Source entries

::::::

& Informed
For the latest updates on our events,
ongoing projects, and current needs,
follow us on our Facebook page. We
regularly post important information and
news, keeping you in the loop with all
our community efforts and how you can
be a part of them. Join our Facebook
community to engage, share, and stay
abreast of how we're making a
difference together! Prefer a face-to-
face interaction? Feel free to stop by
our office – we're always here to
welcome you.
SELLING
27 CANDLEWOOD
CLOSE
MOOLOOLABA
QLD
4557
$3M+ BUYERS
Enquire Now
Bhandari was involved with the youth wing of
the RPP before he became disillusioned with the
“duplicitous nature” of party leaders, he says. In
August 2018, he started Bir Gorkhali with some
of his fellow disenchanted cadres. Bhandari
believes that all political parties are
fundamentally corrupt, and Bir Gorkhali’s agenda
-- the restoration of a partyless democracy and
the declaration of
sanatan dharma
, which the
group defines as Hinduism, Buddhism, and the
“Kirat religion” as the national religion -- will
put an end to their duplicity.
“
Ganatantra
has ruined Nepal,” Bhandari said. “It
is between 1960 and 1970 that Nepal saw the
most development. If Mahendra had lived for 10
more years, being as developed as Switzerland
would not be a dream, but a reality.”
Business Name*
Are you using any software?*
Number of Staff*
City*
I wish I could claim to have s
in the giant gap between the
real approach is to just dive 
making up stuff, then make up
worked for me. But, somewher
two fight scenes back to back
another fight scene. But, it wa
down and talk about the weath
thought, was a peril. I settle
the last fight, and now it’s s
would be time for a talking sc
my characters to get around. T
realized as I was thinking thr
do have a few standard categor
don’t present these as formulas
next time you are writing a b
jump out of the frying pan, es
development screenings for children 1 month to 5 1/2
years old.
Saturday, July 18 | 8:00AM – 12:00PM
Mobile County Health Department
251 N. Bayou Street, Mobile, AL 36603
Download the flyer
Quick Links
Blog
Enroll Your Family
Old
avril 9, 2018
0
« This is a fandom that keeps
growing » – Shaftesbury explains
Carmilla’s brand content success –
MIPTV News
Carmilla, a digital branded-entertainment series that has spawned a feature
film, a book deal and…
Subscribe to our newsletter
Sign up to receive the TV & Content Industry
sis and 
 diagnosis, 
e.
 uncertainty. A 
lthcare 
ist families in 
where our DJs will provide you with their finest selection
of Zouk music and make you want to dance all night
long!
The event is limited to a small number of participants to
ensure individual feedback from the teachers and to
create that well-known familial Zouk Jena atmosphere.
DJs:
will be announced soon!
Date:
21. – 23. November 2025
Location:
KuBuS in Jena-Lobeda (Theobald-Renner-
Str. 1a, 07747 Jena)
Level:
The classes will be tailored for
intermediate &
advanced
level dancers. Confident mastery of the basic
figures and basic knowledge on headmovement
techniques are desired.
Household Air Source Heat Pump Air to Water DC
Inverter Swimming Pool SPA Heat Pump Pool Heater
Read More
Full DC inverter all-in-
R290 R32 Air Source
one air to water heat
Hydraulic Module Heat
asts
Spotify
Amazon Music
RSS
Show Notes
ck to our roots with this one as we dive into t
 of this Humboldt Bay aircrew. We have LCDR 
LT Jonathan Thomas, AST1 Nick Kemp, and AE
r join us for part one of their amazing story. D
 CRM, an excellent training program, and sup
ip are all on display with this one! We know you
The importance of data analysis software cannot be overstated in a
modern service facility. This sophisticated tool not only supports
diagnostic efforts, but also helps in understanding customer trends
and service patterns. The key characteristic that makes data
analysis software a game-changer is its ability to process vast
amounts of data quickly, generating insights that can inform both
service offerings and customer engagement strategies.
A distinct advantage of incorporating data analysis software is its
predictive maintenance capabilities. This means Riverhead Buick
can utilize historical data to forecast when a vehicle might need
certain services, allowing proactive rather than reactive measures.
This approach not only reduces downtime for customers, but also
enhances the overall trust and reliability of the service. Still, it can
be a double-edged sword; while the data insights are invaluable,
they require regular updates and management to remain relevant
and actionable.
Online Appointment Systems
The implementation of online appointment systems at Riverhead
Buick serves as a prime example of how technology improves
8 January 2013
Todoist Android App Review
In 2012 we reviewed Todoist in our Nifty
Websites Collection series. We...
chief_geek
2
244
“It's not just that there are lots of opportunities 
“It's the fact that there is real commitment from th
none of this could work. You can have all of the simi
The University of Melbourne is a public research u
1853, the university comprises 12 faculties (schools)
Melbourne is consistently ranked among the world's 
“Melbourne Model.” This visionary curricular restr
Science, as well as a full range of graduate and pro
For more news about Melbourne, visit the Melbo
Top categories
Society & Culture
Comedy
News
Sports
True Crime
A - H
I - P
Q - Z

::::::

#### AIM OF THE TASK
Can you pull out every line of the entries above, unchanged, from the very first line down to the line containing "he says. In", with both of those lines included?

#### YOUR RESPONSE
& Informed
For the latest updates on our events,
ongoing projects, and current needs,
follow us on our Facebook page. We
regularly post important information and
news, keeping you in the loop with all
our community efforts and how you can
be a part of them. Join our Facebook
community to engage, share, and stay
abreast of how we're making a
difference together! Prefer a face-to-
face interaction? Feel free to stop by
our office – we're always here to
welcome you.
SELLING
27 CANDLEWOOD
CLOSE
MOOLOOLABA
QLD
4557
$3M+ BUYERS
Enquire Now
Bhandari was involved with the youth wing of
the RPP before he became disillusioned with the
“duplicitous nature” of party leaders, he says. In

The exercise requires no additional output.